■ **Questions on the material**:
1. Echo the passage on wartime Oak Ridge word for word, between "At the bottom" and "after 10 p.m.", inclusive.
2. In the passage on wartime Oak Ridge, what alias did Enrico Fermi use?
3. Go on with the passage on wartime Oak Ridge from its last line.

■ **Text under study**:
====

At the bottom of the wartime housing scale were the hutments, reserved mostly for Black workers and unskilled laborers. Hutments were ugly, 16-foot-square, un-insulated plywood units with no electricity, no plumbing, no furniture except for footlockers, and no glass in the windows. There was only one door, and a pot-bellied stove.

Many residents walked a block or more to bathhouses for toilets and showers. Four people and sometimes five lived in them - 16,000 people in all, and not for a week or a month or a season, but for the duration of the war. In keeping with practices in the South at the time, Blacks were segregated, rode in backs of buses and got the worst jobs. And in the earliest days, they weren't allowed to live with their spouses or have their children with them or leave their compounds after 10 p.m.

Most white townspeople were never aware of the Blacks' living conditions. They saw them mostly in their workplace. Later, when the war was over Oak Ridge would become the first town in the South to desegregate its school system in 1955. But during the 1940s, the Army was not out to promote social change. Its mission was solely to complete a project as rapidly as possible. The town was always of secondary interest.

Oak Ridge was a town of soldiers and civilians, men, and women - all under military rule, all protected by gates on all roads with armed guards and patrol boats and mounted sentries. And everybody lived under the watchful eye of the FBI and military intelligence. Nobody, nobody, was allowed to talk about what they were doing or even what building they worked in. There was a war on. The enemy was listening.

One in four adults was a government informant, many of them were enlisted from their workplace with orders to file weekly reports of any loose talk or security breaks. A loose tongue could get you a trip out of town. No one ever seemed to know where.

Cameras, telescopes, binoculars, and firearms had to be registered with the military. No liquor was allowed. Phones were tapped. Mail was inspected. Some top scientists used aliases, (Enrico Fermi was Henry Farmer) and names of other key project personnel weren't allowed to appear in newspapers. Plant workers could be called in for periodic lie-detector tests. "Are you discussing your work with your spouse?" "Have you heard others discuss their work?"

Every worker's background was checked by the FBI before he or she was hired. Then they were told only what they needed to know to do their jobs.

"Miss Brown" − Frances Brown Baker, Anna Caryl’s mother.
"Miss Brown" − Frances Brown Baker, Anna Caryl’s mother.

====

■ **Material provided**:

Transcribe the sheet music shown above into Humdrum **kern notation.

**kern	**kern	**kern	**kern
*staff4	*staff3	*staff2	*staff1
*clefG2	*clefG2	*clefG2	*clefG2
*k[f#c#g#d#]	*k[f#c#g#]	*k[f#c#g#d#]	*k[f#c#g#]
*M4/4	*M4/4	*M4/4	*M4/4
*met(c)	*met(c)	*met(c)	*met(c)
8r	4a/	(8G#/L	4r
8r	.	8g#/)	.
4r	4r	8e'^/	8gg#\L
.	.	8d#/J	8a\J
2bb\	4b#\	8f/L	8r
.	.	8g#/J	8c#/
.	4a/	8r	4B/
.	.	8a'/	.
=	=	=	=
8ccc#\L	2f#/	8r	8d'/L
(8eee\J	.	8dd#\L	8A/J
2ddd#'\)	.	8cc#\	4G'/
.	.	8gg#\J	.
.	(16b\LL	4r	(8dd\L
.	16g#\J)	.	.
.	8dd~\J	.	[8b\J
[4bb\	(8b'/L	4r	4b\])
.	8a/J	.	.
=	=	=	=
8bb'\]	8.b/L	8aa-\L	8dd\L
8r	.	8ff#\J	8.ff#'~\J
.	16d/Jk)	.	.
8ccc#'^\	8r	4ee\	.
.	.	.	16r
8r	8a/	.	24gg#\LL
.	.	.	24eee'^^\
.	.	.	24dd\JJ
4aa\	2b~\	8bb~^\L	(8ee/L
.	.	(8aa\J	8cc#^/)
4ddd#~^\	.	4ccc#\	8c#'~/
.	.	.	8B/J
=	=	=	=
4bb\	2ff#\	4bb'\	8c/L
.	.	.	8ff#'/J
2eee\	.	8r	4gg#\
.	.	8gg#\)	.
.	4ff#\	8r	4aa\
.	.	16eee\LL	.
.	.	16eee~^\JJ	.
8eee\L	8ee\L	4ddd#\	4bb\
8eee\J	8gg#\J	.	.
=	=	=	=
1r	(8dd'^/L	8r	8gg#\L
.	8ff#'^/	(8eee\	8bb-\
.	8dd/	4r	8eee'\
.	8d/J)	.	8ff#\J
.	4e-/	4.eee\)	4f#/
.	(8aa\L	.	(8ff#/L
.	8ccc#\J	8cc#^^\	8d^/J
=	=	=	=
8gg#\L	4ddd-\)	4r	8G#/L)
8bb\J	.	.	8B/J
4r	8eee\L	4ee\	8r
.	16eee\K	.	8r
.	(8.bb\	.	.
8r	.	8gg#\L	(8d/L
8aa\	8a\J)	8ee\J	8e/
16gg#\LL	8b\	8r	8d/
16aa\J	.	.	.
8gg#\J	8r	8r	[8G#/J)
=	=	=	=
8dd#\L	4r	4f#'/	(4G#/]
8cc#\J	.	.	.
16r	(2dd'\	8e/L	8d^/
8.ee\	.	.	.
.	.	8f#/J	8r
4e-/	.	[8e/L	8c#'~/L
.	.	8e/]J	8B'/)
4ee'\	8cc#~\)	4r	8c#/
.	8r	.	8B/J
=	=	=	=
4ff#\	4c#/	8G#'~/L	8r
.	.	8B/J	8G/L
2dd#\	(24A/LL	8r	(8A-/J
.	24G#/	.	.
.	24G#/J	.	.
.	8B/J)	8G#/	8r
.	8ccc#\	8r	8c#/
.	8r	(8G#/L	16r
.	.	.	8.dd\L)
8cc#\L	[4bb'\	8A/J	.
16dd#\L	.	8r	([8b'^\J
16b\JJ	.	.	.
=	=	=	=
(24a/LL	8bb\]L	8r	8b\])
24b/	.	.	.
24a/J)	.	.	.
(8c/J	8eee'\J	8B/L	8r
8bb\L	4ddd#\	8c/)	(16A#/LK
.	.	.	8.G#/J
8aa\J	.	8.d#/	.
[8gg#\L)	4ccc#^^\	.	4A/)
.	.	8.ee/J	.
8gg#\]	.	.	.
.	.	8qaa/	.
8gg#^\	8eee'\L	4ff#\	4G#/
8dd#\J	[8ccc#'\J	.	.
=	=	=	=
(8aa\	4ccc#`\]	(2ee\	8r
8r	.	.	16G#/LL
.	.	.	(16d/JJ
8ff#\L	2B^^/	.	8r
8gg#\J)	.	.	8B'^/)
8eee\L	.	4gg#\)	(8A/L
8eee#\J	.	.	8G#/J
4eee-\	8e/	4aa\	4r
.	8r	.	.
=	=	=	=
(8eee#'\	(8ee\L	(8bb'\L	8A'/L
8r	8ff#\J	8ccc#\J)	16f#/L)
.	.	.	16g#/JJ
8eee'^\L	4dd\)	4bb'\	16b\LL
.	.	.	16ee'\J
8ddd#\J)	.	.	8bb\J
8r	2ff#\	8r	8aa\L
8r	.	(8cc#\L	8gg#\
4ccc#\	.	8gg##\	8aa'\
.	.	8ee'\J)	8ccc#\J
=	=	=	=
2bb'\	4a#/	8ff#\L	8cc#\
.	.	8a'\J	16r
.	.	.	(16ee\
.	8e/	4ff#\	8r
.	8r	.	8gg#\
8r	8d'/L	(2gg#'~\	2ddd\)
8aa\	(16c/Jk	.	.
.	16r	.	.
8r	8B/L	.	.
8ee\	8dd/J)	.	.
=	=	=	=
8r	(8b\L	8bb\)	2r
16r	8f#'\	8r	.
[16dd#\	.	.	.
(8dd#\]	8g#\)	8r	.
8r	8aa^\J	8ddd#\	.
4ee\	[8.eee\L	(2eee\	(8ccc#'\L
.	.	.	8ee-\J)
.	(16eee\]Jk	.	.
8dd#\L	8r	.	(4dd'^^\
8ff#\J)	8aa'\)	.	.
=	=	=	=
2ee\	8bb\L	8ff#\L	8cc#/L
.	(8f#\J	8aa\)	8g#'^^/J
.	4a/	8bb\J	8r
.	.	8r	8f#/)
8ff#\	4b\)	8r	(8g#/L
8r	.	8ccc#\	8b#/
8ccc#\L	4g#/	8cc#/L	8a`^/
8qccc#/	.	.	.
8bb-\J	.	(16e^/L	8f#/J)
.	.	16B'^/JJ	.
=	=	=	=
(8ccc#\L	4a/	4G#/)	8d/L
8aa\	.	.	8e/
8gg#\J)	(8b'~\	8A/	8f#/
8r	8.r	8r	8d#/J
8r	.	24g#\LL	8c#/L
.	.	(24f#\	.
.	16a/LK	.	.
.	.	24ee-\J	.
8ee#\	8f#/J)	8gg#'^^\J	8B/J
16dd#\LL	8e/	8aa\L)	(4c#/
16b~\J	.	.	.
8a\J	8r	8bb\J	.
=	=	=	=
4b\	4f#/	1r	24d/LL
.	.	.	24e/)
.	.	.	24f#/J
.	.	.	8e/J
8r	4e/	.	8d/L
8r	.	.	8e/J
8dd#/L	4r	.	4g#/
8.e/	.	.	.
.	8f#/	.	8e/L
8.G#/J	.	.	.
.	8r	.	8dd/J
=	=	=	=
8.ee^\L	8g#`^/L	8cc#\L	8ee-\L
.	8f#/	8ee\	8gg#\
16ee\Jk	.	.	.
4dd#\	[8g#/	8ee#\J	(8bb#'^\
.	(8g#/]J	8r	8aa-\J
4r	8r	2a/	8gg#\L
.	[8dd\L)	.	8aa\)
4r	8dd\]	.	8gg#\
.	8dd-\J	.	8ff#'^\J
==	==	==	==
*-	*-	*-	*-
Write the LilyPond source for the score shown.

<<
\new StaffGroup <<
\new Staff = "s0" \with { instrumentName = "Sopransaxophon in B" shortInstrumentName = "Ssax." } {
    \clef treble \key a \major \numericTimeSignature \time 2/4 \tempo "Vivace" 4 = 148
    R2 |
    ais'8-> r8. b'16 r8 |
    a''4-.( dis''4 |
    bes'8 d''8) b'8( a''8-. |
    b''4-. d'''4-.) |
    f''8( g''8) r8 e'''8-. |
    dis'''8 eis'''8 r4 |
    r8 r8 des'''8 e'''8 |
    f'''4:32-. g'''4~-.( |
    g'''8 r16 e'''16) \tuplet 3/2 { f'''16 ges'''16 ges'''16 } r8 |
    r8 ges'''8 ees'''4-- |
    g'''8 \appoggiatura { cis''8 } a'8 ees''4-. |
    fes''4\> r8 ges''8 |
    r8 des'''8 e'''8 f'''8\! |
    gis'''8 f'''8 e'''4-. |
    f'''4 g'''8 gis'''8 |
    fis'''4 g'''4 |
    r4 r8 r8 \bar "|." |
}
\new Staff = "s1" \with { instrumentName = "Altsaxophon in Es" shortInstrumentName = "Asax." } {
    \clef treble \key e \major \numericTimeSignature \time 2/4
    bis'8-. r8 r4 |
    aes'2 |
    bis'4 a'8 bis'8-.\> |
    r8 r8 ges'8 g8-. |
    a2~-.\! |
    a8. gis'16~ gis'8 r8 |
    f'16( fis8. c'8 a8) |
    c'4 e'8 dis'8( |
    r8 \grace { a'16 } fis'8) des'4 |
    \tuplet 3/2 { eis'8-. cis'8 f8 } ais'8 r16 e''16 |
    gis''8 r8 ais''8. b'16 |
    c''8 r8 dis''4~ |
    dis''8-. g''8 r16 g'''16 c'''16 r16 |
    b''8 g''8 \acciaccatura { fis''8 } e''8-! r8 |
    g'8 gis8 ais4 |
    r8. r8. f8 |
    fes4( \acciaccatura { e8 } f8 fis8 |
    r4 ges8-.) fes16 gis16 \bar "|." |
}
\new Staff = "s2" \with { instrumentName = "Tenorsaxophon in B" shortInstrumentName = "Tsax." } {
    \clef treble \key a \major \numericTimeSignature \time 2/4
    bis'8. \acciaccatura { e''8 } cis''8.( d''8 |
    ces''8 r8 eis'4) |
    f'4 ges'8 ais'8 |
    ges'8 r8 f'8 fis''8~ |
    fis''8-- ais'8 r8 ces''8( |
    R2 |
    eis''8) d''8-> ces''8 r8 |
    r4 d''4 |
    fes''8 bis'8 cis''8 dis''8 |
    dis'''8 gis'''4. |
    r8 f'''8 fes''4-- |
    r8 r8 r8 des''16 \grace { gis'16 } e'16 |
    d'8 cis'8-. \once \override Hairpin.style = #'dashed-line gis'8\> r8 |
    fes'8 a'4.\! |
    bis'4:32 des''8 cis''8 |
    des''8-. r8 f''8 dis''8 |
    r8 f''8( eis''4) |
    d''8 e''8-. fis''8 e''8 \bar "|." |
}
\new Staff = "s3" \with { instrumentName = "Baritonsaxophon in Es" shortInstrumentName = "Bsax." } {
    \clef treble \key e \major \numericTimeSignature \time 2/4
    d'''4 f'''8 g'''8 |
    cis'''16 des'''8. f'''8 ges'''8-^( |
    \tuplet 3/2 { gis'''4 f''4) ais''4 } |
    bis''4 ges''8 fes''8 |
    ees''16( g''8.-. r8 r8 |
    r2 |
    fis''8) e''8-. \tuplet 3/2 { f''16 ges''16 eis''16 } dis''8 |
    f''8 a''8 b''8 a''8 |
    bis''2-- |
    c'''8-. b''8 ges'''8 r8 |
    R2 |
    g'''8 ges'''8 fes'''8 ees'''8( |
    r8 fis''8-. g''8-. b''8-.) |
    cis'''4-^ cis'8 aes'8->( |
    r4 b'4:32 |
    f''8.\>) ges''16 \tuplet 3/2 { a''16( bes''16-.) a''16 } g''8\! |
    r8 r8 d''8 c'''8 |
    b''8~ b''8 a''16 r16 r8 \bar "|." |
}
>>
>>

====

■ **Results**:
1.
At the bottom of the wartime housing scale were the hutments, reserved mostly for Black workers and unskilled laborers. Hutments were ugly, 16-foot-square, un-insulated plywood units with no electricity, no plumbing, no furniture except for footlockers, and no glass in the windows. There was only one door, and a pot-bellied stove.

Many residents walked a block or more to bathhouses for toilets and showers. Four people and sometimes five lived in them - 16,000 people in all, and not for a week or a month or a season, but for the duration of the war. In keeping with practices in the South at the time, Blacks were segregated, rode in backs of buses and got the worst jobs. And in the earliest days, they weren't allowed to live with their spouses or have their children with them or leave their compounds after 10 p.m.

2. Henry Farmer

3.
In the buildings where operators worked with secret "stuff" - Oralloy - 24 hours a day, secret men would come and collect the secret material and cover it with black hoods so that workers couldn't see what they were making.

Everybody knew they were on an important war mission, but nobody seemed to know what or that their project had been given top priority from the White House, above planes and tanks and ships and invasions.

At Oak Ridge during the war, patriotism and secrecy had become religions. "If you only knew," the Army kept reminding us, "how important this work is to our fighting boys. ".

Because of the secrecy, most of the people living and working at Oak Ridge didn't know enough to be scared. Everybody worked round the clock, six and seven days a week, and never asked questions. Even labor union leaders were persuaded to postpone plans to organize plant workers until after the war.

But some of those who did know weren't just scared, they were terrified that the project might fail or that something might slip or spill and blow up the building. Or the town. Or the state.

Col. Leslie Groves, who during the project was promoted to general, once told one of his engineers: "If the reactor blows up, jump in the middle of it and save yourself a lot of trouble."

Outsiders were mystified to see trains haul in 100-boxcar loads of material almost every day, and never see anything go out. Part of what they saw go in looked like raw ore. Nothing went out for almost a year and a half - and then it was shipped by the ounce in a specially made briefcase handcuffed to a secret courier.

Only a handful knew it, but on Nov. 4, 1943, just 14 months after the first parcel of land had been purchased in Tennessee, the world's first full-scale graphite nuclear reactor went critical at X-10. Criticality, a controlled nuclear chain reaction, was achieved on a grand scale. X-10 then became the pilot reactor for producing plutonium upon which the reactors at Hanford, Washington (Site W) were based.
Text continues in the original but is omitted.